Während ihr diese Zeilen lest, steppt auf der gamescom in Köln der Bär. Die Publisher haben in den letzten Jahren erkannt, was das Publikum will - entsprechend schwere Geschütze und heiße Mädels haben sie aufgefahren und die besten Läden der Stadt für wilde Partys gebucht. Von echten Enthüllungen und atemberaubenden Neuigkeiten allerdings fehlt wieder einmal jede Spur und so bleibt den Fans nichts anderes übrig, als über alte Detailfragen zu streiten.

Das Model und der Nerd

Höchst ungern möchte ich als Spaßbremse gelten, doch ich kann die Euphorie all der Kollegen nicht so recht teilen, die in diesen Tagen ein Foto nach dem anderen aus Köln über alle erdenklichen Kanäle durchs Netz jagen. Meist posieren sie begeistert neben gemeinen Soldaten, martialischen Vehikeln oder gar ehemals todbringenden Kampfflugzeugen - und eben mit jenen mehr oder weniger professionellen Mädels, deren Kleidung gemeinhin perfekt mit ihrem Sachverstand harmoniert - von beidem ist nicht viel zu erkennen.

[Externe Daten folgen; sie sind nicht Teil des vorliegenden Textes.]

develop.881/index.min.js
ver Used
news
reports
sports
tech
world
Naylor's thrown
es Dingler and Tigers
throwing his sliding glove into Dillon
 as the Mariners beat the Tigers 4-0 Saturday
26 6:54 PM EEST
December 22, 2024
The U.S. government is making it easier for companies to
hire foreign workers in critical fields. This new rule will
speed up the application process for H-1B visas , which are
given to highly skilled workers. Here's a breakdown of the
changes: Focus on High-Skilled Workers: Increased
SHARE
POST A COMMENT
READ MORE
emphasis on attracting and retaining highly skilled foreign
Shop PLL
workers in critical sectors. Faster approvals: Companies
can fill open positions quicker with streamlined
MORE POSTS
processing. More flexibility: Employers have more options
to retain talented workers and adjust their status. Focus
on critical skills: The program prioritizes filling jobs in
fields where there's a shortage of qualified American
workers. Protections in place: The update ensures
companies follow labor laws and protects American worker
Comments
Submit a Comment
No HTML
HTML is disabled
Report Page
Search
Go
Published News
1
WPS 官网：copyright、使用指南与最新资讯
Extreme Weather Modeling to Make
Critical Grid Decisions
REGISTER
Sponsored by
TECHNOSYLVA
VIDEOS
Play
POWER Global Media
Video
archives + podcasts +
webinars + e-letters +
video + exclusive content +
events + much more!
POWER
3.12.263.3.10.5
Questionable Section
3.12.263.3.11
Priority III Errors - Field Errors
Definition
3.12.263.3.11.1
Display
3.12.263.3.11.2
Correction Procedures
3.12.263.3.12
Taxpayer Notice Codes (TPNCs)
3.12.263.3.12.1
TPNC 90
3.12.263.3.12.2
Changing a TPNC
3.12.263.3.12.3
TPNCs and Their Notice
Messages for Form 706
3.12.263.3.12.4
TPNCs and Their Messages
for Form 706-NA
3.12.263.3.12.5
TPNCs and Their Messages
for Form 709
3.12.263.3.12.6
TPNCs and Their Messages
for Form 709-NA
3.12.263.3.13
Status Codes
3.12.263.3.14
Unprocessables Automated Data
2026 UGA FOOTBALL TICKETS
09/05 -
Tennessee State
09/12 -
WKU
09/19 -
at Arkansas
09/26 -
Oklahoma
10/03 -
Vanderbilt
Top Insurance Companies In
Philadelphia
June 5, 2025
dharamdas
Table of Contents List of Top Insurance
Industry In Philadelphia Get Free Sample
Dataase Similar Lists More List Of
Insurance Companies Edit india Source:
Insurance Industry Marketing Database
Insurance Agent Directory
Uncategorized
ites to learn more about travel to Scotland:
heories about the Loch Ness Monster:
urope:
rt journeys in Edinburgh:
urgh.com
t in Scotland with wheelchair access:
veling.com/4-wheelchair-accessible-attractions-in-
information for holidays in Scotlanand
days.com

Macht aber nichts - schließlich werden die hübschen Publikumsmagneten auch nicht dafür bezahlt, schlaue Interviews zu geben - allenfalls sprechen sie mit fachfremden Journalisten von RTL und Co. Für die Detailfragen sind dann Leute wie Matt Firor da. Der kommt zwar optisch längst nicht so gut rüber, dafür weiß er bedeutend mehr über den Titel, an dem in seinem Studio gerade gewerkelt wird.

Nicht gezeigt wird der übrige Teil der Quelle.